• Exercise:
Which of the lines in the listing that follows hold "APERTURE"? Pull each one out.

• Data shown:
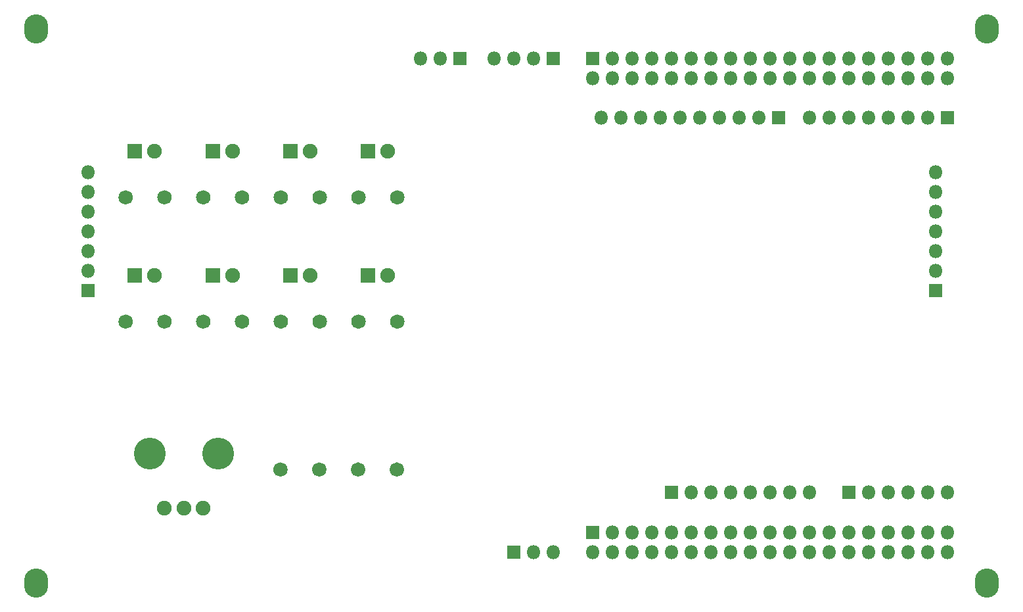
<source format=gbs>
G04 #@! TF.GenerationSoftware,KiCad,Pcbnew,(5.1.5)-3*
G04 #@! TF.CreationDate,2020-01-10T16:41:32+09:00*
G04 #@! TF.ProjectId,NTS-1_CustomPanel,4e54532d-315f-4437-9573-746f6d50616e,C*
G04 #@! TF.SameCoordinates,Original*
G04 #@! TF.FileFunction,Soldermask,Bot*
G04 #@! TF.FilePolarity,Negative*
%FSLAX46Y46*%
G04 Gerber Fmt 4.6, Leading zero omitted, Abs format (unit mm)*
G04 Created by KiCad (PCBNEW (5.1.5)-3) date 2020-01-10 16:41:32*
%MOMM*%
%LPD*%
G04 APERTURE LIST*
%ADD10C,0.100000*%
%ADD11O,1.800000X1.800000*%
%ADD12R,1.800000X1.800000*%
%ADD13O,3.100000X3.750000*%
%ADD14C,1.800000*%
%ADD15C,1.900000*%
%ADD16C,4.100000*%
%ADD17R,1.900000X1.900000*%
G04 APERTURE END LIST*
D10*
X140388480Y-131999990D02*
G75*
G03X140388480Y-131999990I-889000J0D01*
G01*
X135388480Y-131999990D02*
G75*
G03X135388480Y-131999990I-889000J0D01*
G01*
X150388480Y-131999990D02*
G75*
G03X150388480Y-131999990I-889000J0D01*
G01*
X145388480Y-131999990D02*
G75*
G03X145388480Y-131999990I-889000J0D01*
G01*
X120439000Y-112950000D02*
G75*
G03X120439000Y-112950000I-889000J0D01*
G01*
X115439000Y-112950000D02*
G75*
G03X115439000Y-112950000I-889000J0D01*
G01*
X120439000Y-96950000D02*
G75*
G03X120439000Y-96950000I-889000J0D01*
G01*
X115439000Y-96950000D02*
G75*
G03X115439000Y-96950000I-889000J0D01*
G01*
X125439000Y-96950000D02*
G75*
G03X125439000Y-96950000I-889000J0D01*
G01*
X130439000Y-96950000D02*
G75*
G03X130439000Y-96950000I-889000J0D01*
G01*
X140439000Y-96950000D02*
G75*
G03X140439000Y-96950000I-889000J0D01*
G01*
X135439000Y-96950000D02*
G75*
G03X135439000Y-96950000I-889000J0D01*
G01*
X145439000Y-96950000D02*
G75*
G03X145439000Y-96950000I-889000J0D01*
G01*
X150439000Y-96950000D02*
G75*
G03X150439000Y-96950000I-889000J0D01*
G01*
X125439000Y-112950000D02*
G75*
G03X125439000Y-112950000I-889000J0D01*
G01*
X130439000Y-112950000D02*
G75*
G03X130439000Y-112950000I-889000J0D01*
G01*
X135439000Y-112950000D02*
G75*
G03X135439000Y-112950000I-889000J0D01*
G01*
X140439000Y-112950000D02*
G75*
G03X140439000Y-112950000I-889000J0D01*
G01*
X150439000Y-112950000D02*
G75*
G03X150439000Y-112950000I-889000J0D01*
G01*
X145439000Y-112950000D02*
G75*
G03X145439000Y-112950000I-889000J0D01*
G01*
D11*
X220450000Y-134950000D03*
X217910000Y-134950000D03*
X215370000Y-134950000D03*
X212830000Y-134950000D03*
X210290000Y-134950000D03*
D12*
X207750000Y-134950000D03*
D11*
X169660000Y-142620000D03*
X167120000Y-142620000D03*
D12*
X164580000Y-142620000D03*
D11*
X162020000Y-79080000D03*
X164560000Y-79080000D03*
X167100000Y-79080000D03*
D12*
X169640000Y-79080000D03*
D13*
X225550000Y-146596000D03*
X103050000Y-75246000D03*
X225550000Y-75246000D03*
X103050000Y-146596000D03*
D14*
X134499480Y-131999990D03*
X139499480Y-131999990D03*
X144499480Y-131999990D03*
X149499480Y-131999990D03*
D11*
X220440000Y-81620000D03*
X220440000Y-79080000D03*
X217900000Y-81620000D03*
X217900000Y-79080000D03*
X215360000Y-81620000D03*
X215360000Y-79080000D03*
X212820000Y-81620000D03*
X212820000Y-79080000D03*
X210280000Y-81620000D03*
X210280000Y-79080000D03*
X207740000Y-81620000D03*
X207740000Y-79080000D03*
X205200000Y-81620000D03*
X205200000Y-79080000D03*
X202660000Y-81620000D03*
X202660000Y-79080000D03*
X200120000Y-81620000D03*
X200120000Y-79080000D03*
X197580000Y-81620000D03*
X197580000Y-79080000D03*
X195040000Y-81620000D03*
X195040000Y-79080000D03*
X192500000Y-81620000D03*
X192500000Y-79080000D03*
X189960000Y-81620000D03*
X189960000Y-79080000D03*
X187420000Y-81620000D03*
X187420000Y-79080000D03*
X184880000Y-81620000D03*
X184880000Y-79080000D03*
X182340000Y-81620000D03*
X182340000Y-79080000D03*
X179800000Y-81620000D03*
X179800000Y-79080000D03*
X177260000Y-81620000D03*
X177260000Y-79080000D03*
X174720000Y-81620000D03*
D12*
X174720000Y-79080000D03*
D14*
X114550000Y-112950000D03*
X119550000Y-112950000D03*
D12*
X174740000Y-140080000D03*
D11*
X174740000Y-142620000D03*
X177280000Y-140080000D03*
X177280000Y-142620000D03*
X179820000Y-140080000D03*
X179820000Y-142620000D03*
X182360000Y-140080000D03*
X182360000Y-142620000D03*
X184900000Y-140080000D03*
X184900000Y-142620000D03*
X187440000Y-140080000D03*
X187440000Y-142620000D03*
X189980000Y-140080000D03*
X189980000Y-142620000D03*
X192520000Y-140080000D03*
X192520000Y-142620000D03*
X195060000Y-140080000D03*
X195060000Y-142620000D03*
X197600000Y-140080000D03*
X197600000Y-142620000D03*
X200140000Y-140080000D03*
X200140000Y-142620000D03*
X202680000Y-140080000D03*
X202680000Y-142620000D03*
X205220000Y-140080000D03*
X205220000Y-142620000D03*
X207760000Y-140080000D03*
X207760000Y-142620000D03*
X210300000Y-140080000D03*
X210300000Y-142620000D03*
X212840000Y-140080000D03*
X212840000Y-142620000D03*
X215380000Y-140080000D03*
X215380000Y-142620000D03*
X217920000Y-140080000D03*
X217920000Y-142620000D03*
X220460000Y-140080000D03*
X220460000Y-142620000D03*
X202690000Y-134950000D03*
X200150000Y-134950000D03*
X197610000Y-134950000D03*
X195070000Y-134950000D03*
X192530000Y-134950000D03*
X189990000Y-134950000D03*
X187450000Y-134950000D03*
D12*
X184910000Y-134950000D03*
X220460000Y-86700000D03*
D11*
X217920000Y-86700000D03*
X215380000Y-86700000D03*
X212840000Y-86700000D03*
X210300000Y-86700000D03*
X207760000Y-86700000D03*
X205220000Y-86700000D03*
X202680000Y-86700000D03*
D12*
X109690000Y-108950000D03*
D11*
X109690000Y-106410000D03*
X109690000Y-103870000D03*
X109690000Y-101330000D03*
X109690000Y-98790000D03*
X109690000Y-96250000D03*
X109690000Y-93710000D03*
X218910000Y-93710000D03*
X218910000Y-96250000D03*
X218910000Y-98790000D03*
X218910000Y-101330000D03*
X218910000Y-103870000D03*
X218910000Y-106410000D03*
D12*
X218910000Y-108950000D03*
D15*
X119550000Y-136950000D03*
X122050000Y-136950000D03*
X124550000Y-136950000D03*
D16*
X117650000Y-129950000D03*
X126450000Y-129950000D03*
D17*
X115750000Y-90999990D03*
D15*
X118290000Y-90999990D03*
X128290000Y-90999990D03*
D17*
X125750000Y-90999990D03*
X135750000Y-90999990D03*
D15*
X138290000Y-90999990D03*
X148290000Y-90999990D03*
D17*
X145750000Y-90999990D03*
X115750000Y-107000000D03*
D15*
X118290000Y-107000000D03*
X128290000Y-107000000D03*
D17*
X125750000Y-107000000D03*
X135750000Y-107000000D03*
D15*
X138290000Y-107000000D03*
X148290000Y-107000000D03*
D17*
X145750000Y-107000000D03*
D14*
X114550000Y-96950000D03*
X119550000Y-96950000D03*
X129550000Y-96950000D03*
X124550000Y-96950000D03*
X134550000Y-96950000D03*
X139550000Y-96950000D03*
X149550000Y-96950000D03*
X144550000Y-96950000D03*
X129550000Y-112950000D03*
X124550000Y-112950000D03*
X139550000Y-112950000D03*
X134550000Y-112950000D03*
X144550000Y-112950000D03*
X149550000Y-112950000D03*
D12*
X198650000Y-86700000D03*
D11*
X196110000Y-86700000D03*
X193570000Y-86700000D03*
X191030000Y-86700000D03*
X188490000Y-86700000D03*
X185950000Y-86700000D03*
X183410000Y-86700000D03*
X180870000Y-86700000D03*
X178330000Y-86700000D03*
X175790000Y-86700000D03*
D12*
X157590000Y-79080000D03*
D11*
X155050000Y-79080000D03*
X152510000Y-79080000D03*
M02*

</source>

• Written reply:
G04 APERTURE LIST*
G04 APERTURE END LIST*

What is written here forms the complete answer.